# Data Cleaning

## Load the data

In [6]:
from toolbox import ToolBox

In [7]:
tb = ToolBox()

In [92]:
df = tb.load_data_sql(table='user_reviews', where="lang = 'en'", use_cache=True)
df = df[~df['review'].isnull()]
df.head()

Loaded from cache


Unnamed: 0,game,username,date,grade,review,lang,helpful_nb,helpful_nb_total
0,007-legends-pc,Bughyman1000,2013-01-19,30,"Oh, my dear God! What is it with developers th...",en,0,0
1,007-legends-pc,DiabloZiri,2014-06-23,30,Seriously if you want to have a HUGE laugh wit...,en,0,0
2,007-legends-pc,DrugsMeazureTim,2014-12-11,0,godawful port of the xbox 360 version and ps3....,en,0,0
3,007-legends-pc,DustEater,2012-11-03,0,Agree. Worst game ever. Its a full copy of Cal...,en,8,8
4,007-legends-pc,evry1isacritic,2012-11-04,0,DO NOT BUY THIS GAME for the PC (or for any ot...,en,2,2


In [56]:
print('Amount of reviews in English: ', df.shape[0])

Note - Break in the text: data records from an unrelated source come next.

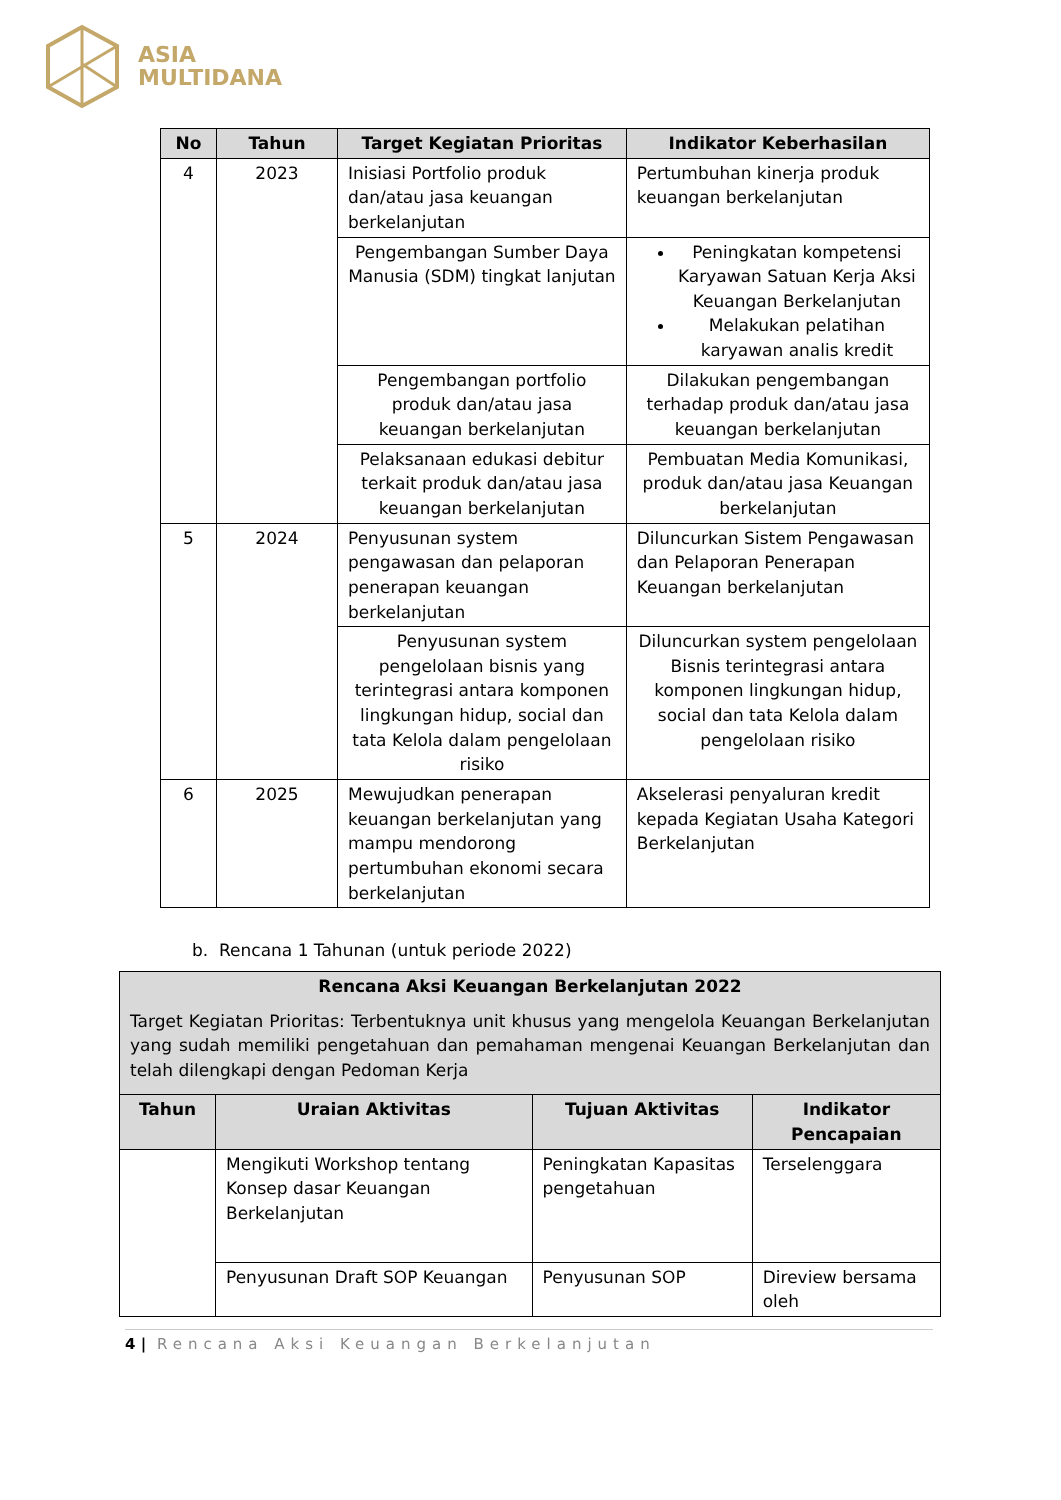ASIA
MULTIDANA
| No | Tahun | Target Kegiatan Prioritas | Indikator Keberhasilan |
| --- | --- | --- | --- |
| 4 | 2023 | Inisiasi Portfolio produk dan/atau jasa keuangan berkelanjutan | Pertumbuhan kinerja produk keuangan berkelanjutan |
| | | Pengembangan Sumber Daya Manusia (SDM) tingkat lanjutan | Peningkatan kompetensi Karyawan Satuan Kerja Aksi Keuangan Berkelanjutan Melakukan pelatihan karyawan analis kredit |
| | | Pengembangan portfolio produk dan/atau jasa keuangan berkelanjutan | Dilakukan pengembangan terhadap produk dan/atau jasa keuangan berkelanjutan |
| | | Pelaksanaan edukasi debitur terkait produk dan/atau jasa keuangan berkelanjutan | Pembuatan Media Komunikasi, produk dan/atau jasa Keuangan berkelanjutan |
| 5 | 2024 | Penyusunan system pengawasan dan pelaporan penerapan keuangan berkelanjutan | Diluncurkan Sistem Pengawasan dan Pelaporan Penerapan Keuangan berkelanjutan |
| | | Penyusunan system pengelolaan bisnis yang terintegrasi antara komponen lingkungan hidup, social dan tata Kelola dalam pengelolaan risiko | Diluncurkan system pengelolaan Bisnis terintegrasi antara komponen lingkungan hidup, social dan tata Kelola dalam pengelolaan risiko |
| 6 | 2025 | Mewujudkan penerapan keuangan berkelanjutan yang mampu mendorong pertumbuhan ekonomi secara berkelanjutan | Akselerasi penyaluran kredit kepada Kegiatan Usaha Kategori Berkelanjutan |
b. Rencana 1 Tahunan (untuk periode 2022)
| Rencana Aksi Keuangan Berkelanjutan 2022 Target Kegiatan Prioritas: Terbentuknya unit khusus yang mengelola Keuangan Berkelanjutan yang sudah memiliki pengetahuan dan pemahaman mengenai Keuangan Berkelanjutan dan telah dilengkapi dengan Pedoman Kerja | | | |
| Tahun | Uraian Aktivitas | Tujuan Aktivitas | Indikator Pencapaian |
| | Mengikuti Workshop tentang Konsep dasar Keuangan Berkelanjutan | Peningkatan Kapasitas pengetahuan | Terselenggara |
| | Penyusunan Draft SOP Keuangan | Penyusunan SOP | Direview bersama oleh |
4 | Rencana Aksi Keuangan Berkelanjutan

Amount of reviews in English:  211773


## Pre-processing
* Removing invalid records: docs with less than 200 characters.
* Removing invalid records: docts that do not correspond to our sample.
* Cleaning: special characters, numbers, emojis, URLs, email adresses, words in other languages, words with less than three characters.
* Stopwords
* Normalization
* Tokenize
* Sparse terms

### Count characters of review

In [28]:
def add_character_count_to_df(dataframe):
    '''
    Add extra column with amount of characters.
    '''
    
    new_df = dataframe
    new_df['characters'] = df['review'].str.len()
    return new_df

new_df = add_character_count_to_df(df)

### Remove special characters
* Emojis
* `<U+0080>` ==> Impact of 0.001 on 2/46 reviews, but nothing on the compound.

### Filter reviews with X amount of characters

In [None]:
def review_with_x_amount_characters(dataframe, column, maximum, minimum=0):
    bins = [minimum, maximum]
    temporary_df = dataframe
    temporary_df[column + '_character_count'] = temporary_df[column].str.len()
    temporary_df = temporary_df[(temporary_df[column + '_character_count'] > minimum) & (temporary_df[column + '_character_count'] < maximum)]
    
    return temporary_df

In [None]:
my_new_df = review_with_x_amount_characters(df, 'review', minimum=0, maximum=50)
check = [review for review in my_new_df['review']]
check

In [104]:
my_new_df.shape

(38593, 9)